There is too much to say about Stormy’s assured and brilliant album. What makes it special to Visionary Arts is that at its heart it supports our cause of diversity and social mobility. While Heavy is the Head transcends genre boundaries, it makes sure to celebrate and elevate British talent, by name-checking the likes of Malorie Blackman and Dave; an assurance that Stormzy may be about to break the US but he’ll be sure to leave the door open for other talented black artists to follow. 



Blue Story

A film about rival gangs in Peckham and Lewisham which offers real insights into Britain’s wider knife crime epidemic from writer and director Rapman.


The Last Tree

Writer-director Shola Amoo’s semi-autobiographical feature is a coming-of-age tale of a young man caught between different paths in life. Torn between Lincolnshire and London, a foster mother and birth mother, gangs and school, Femi (played with emotional rawness by Sam Adewunmi) must choose his own destiny.


Boy Erased

Directed and produced by Joel Edgerton, Boy Erased follows the son of Baptist parents who is forced to take part in a gay conversion therapy program.


Little Women

Greta Gerwig’s feature based on Louisa May Alcott’s seminal classic is a feminist tale of sisterhood for a modern age.


Queen & Slim

Melina Matsoukas’s feature debut follows a couple who just met whose lives are derailed when a policeman stops them while driving. It’s about how racism is still rife in America and how carefully black people have to police themselves to avoid persecution.
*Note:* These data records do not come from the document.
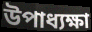
উপাধ্যক্ষা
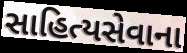
સાહિત્યસેવાના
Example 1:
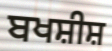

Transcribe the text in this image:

ਬਖਸ਼ੀਸ਼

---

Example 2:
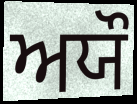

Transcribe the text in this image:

ਅਯੌ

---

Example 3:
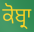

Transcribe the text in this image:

ਕੋਬ੍ਰਾ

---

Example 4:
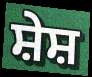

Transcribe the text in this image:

ਸ਼ੇਸ਼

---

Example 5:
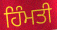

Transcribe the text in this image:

ਹਿੰਮਤੀ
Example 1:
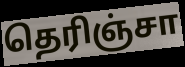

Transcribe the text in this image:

தெரிஞ்சா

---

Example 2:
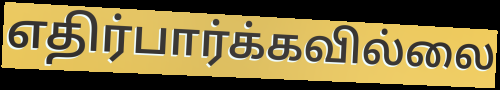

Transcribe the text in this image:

எதிர்பார்க்கவில்லை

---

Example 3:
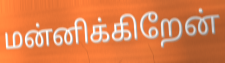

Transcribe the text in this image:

மன்னிக்கிறேன்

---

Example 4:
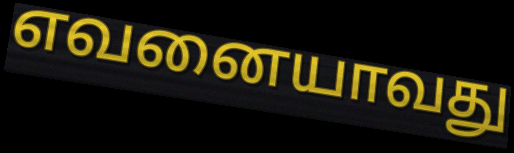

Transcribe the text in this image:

எவனையாவது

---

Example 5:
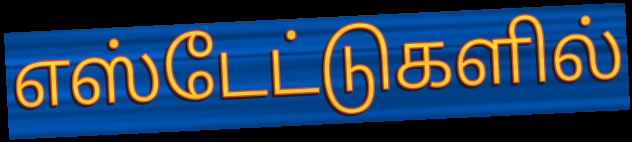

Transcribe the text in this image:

எஸ்டேட்டுகளில்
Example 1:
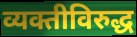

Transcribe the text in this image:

व्यक्तीविरुद्ध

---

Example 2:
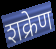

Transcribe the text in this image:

शक्रेण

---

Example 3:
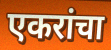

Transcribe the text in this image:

एकरांचा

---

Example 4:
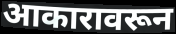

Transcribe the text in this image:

आकारावरून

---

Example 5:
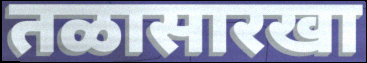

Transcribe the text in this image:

तळासारखा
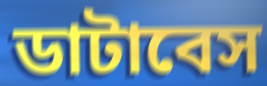
ডাটাবেস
A Beautiful Day In The Neighborhood

Based on a Esquire profile of Fred Rogers, the 1960s Children’s show presenter, this movie is a celebration of the power of everyday kindness and humanity in a fractured world. 



Jesy Nelson

Little Mix star Jesy Nelson has opened up about her mental health and become a campaigner and activist for anti-bullying.


June Sarpong

The BBC’s first Director of Creative Diversity is dedicated to initiating constitutional change within one of Britain’s most-loved institutions. She has written exhaustively about the benefits of inclusion and diversity in novels such as Diversify, The Power of Women and Diversify: An Award-winning Guide to why Inclusion is Better for Everyone. She is a tireless campaigner for diversity and change and lives out the values of the Visionary Honours.


Lewis Hamilton

Lewis Hamilton MBE is the highest-paid F1 driver and arguably the most successful racing driver of all time. Each year he pushes himself to succeed and exceed, with 84 grand prix wins to his name, he shows no sign of stopping.  Hamilton has been targeted by racist abuse throughout his career and has been outspoken in his criticism of racial politics in Formula One as well as calling for greater diversity in the sport. 


Phoebe Waller-Bridge

Creator of Fleabag and writer of Killing Eve, Phoebe Waller-Bridge has had an astronomical rise to fame. With her subversive, funny, outspoken and nuanced female characters she has raised the bar for writers everywhere to make better female characters on stage and screen. 


John Boyega

From Peckham to Star Wars, John Boyega interstellar rise hasn’t prevented him from losing his roots. The south-east London lad gives frequent shoutouts to his home, recently writing for Time Out about what his youth drama group at Theatre Peckham and the Young Vic did for his career and campaigning for a fairer, egalitarian society. So much so, he even took fellow Star Wars buddy Harrison Ford to Nigerian restaurant 805 on the Old Kent Road. 


Russell T Davies

One of the leading British television writers of his generation, Russell T Davies OBE has spent his career creating ground-breaking dramas. From taboo-busting late-nineties Queer as Folk through Doctor Who, to his latest drama series which follows a family across fifteen years, offering a chilling perspective on British society, Davies has never stopped questioning societies norms and opening our minds to new possibilities with his work.